(Change detection data)
————

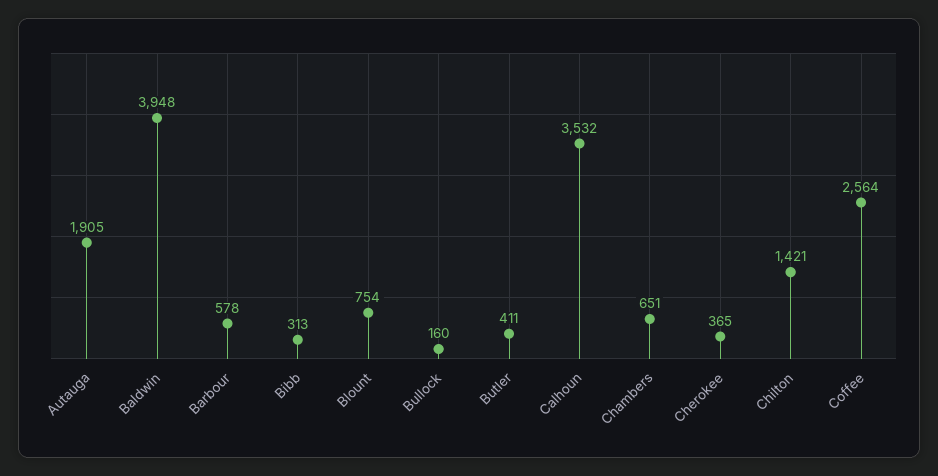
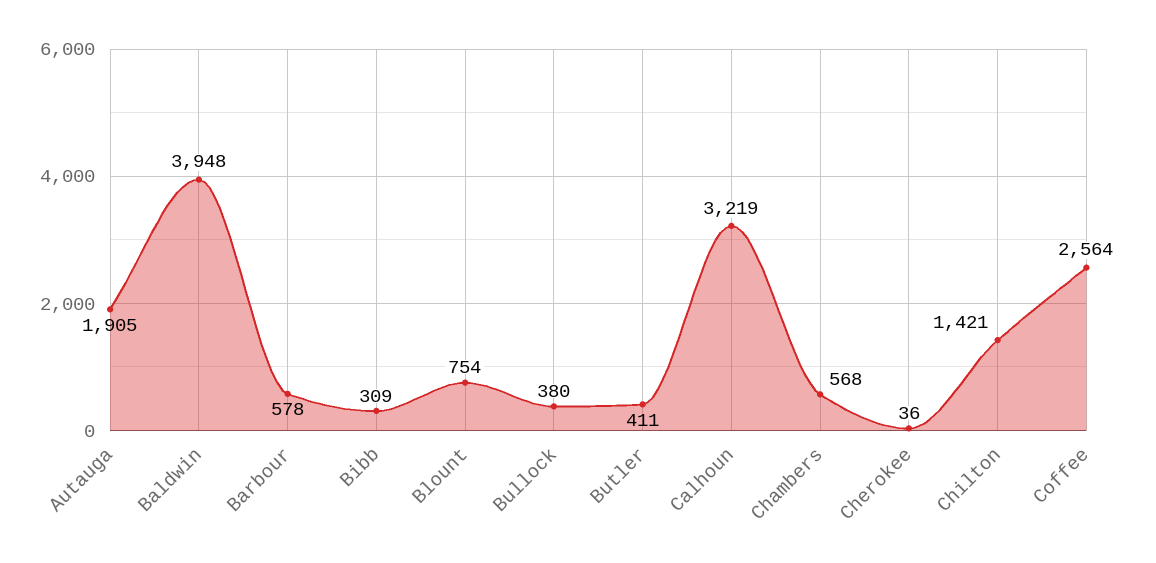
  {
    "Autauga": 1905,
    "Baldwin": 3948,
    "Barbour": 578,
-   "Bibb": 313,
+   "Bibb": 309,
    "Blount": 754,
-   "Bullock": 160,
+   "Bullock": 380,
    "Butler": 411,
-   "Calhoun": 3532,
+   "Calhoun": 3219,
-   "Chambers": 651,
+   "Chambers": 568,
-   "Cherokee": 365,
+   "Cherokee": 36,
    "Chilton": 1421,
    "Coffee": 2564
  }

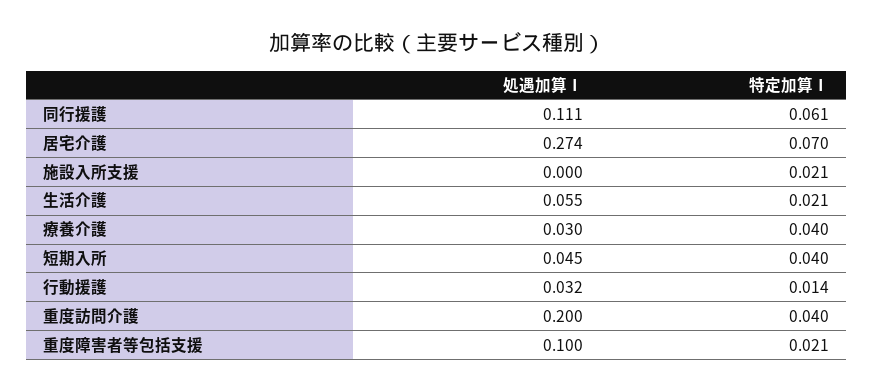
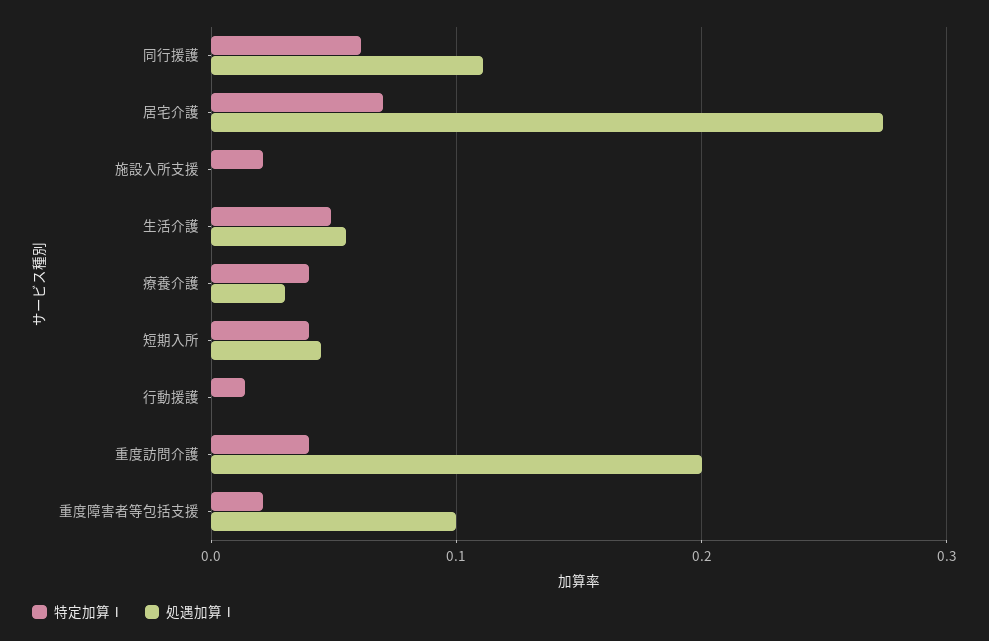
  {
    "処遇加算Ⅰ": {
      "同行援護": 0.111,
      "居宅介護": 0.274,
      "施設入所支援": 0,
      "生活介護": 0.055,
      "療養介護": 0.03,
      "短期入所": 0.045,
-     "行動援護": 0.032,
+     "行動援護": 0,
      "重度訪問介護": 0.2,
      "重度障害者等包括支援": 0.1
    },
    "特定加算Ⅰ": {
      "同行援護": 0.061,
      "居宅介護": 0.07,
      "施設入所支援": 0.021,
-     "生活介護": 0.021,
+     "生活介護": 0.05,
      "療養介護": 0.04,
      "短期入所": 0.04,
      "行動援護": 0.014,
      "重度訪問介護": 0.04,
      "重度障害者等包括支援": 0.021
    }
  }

————

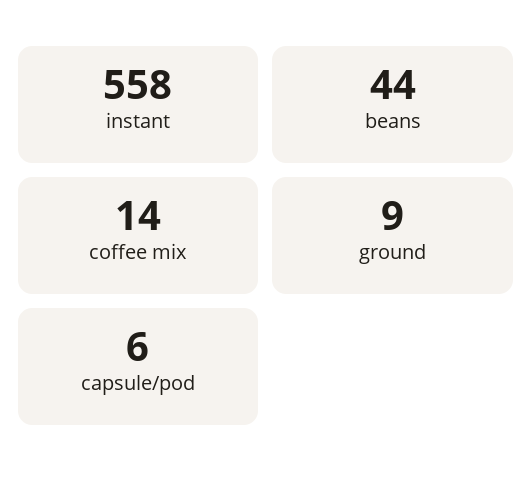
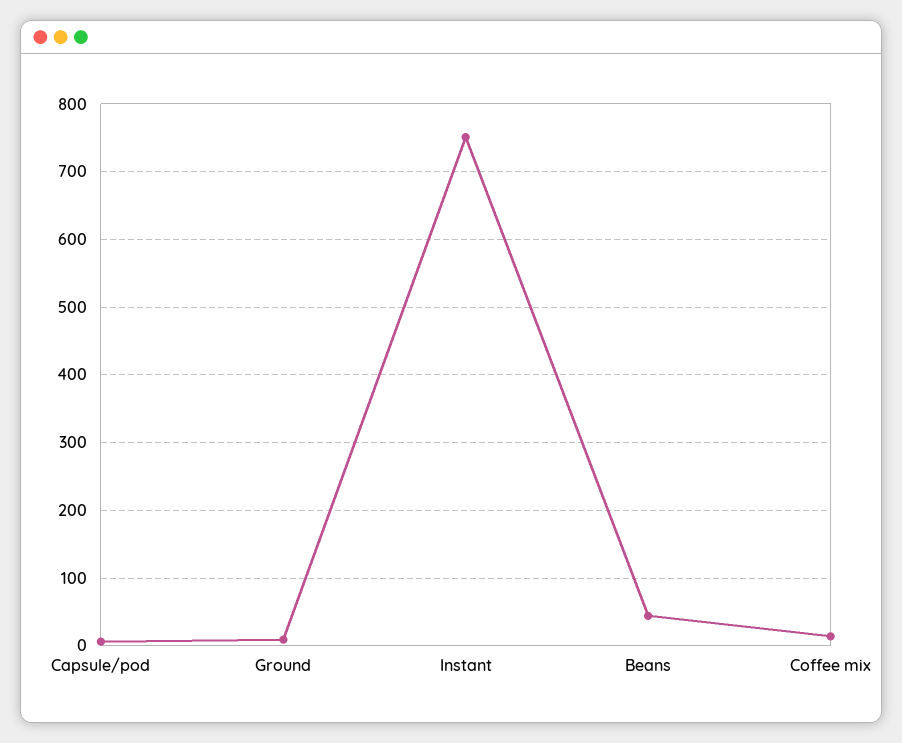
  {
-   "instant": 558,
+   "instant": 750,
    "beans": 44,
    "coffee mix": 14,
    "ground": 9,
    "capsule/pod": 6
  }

————

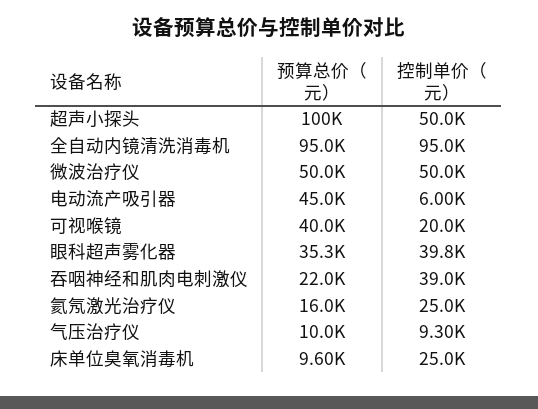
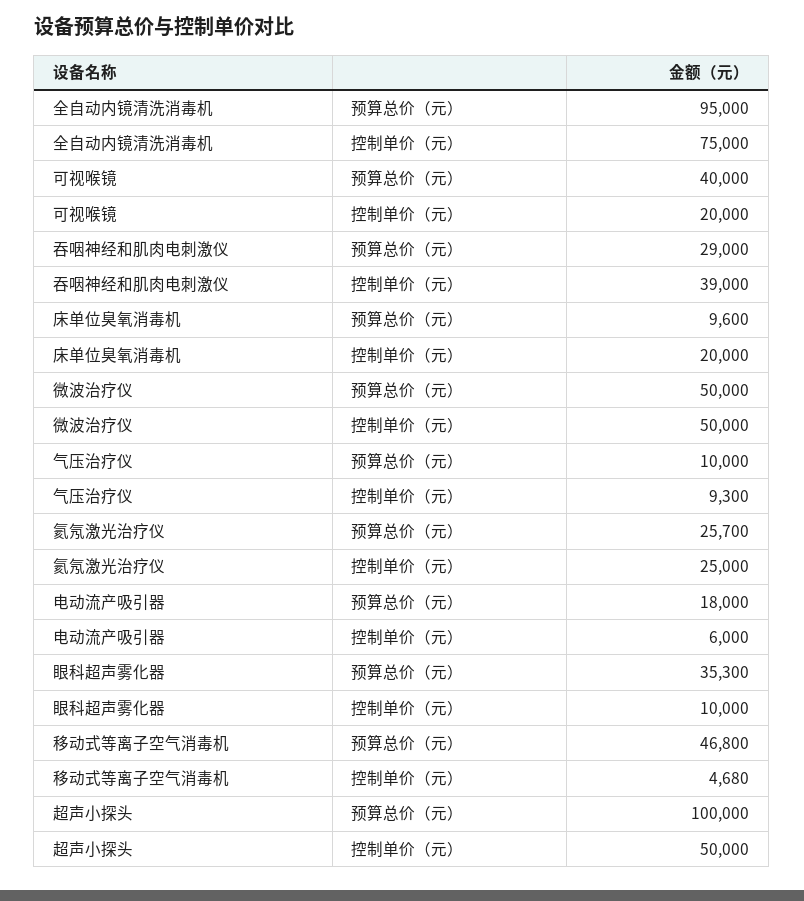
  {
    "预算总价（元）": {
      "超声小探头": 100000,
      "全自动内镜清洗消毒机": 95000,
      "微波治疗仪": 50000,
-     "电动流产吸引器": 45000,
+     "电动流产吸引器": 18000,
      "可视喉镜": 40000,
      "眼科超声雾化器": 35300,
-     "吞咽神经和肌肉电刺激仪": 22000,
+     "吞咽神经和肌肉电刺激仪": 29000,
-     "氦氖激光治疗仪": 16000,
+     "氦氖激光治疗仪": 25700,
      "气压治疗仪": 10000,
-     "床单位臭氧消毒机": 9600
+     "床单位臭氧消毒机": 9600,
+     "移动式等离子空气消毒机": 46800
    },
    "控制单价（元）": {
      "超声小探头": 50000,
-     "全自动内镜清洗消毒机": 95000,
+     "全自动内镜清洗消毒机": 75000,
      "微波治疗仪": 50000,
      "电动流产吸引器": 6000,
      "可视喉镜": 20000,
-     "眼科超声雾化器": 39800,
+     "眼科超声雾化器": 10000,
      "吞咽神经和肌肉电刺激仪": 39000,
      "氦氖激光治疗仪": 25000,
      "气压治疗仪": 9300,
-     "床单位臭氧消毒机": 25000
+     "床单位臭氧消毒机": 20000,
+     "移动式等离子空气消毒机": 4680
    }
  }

————

When a line of the records holds the word "氦氖激光治疗仪", copy that line.

-     "氦氖激光治疗仪": 16000,
+     "氦氖激光治疗仪": 25700,
      "氦氖激光治疗仪": 25000,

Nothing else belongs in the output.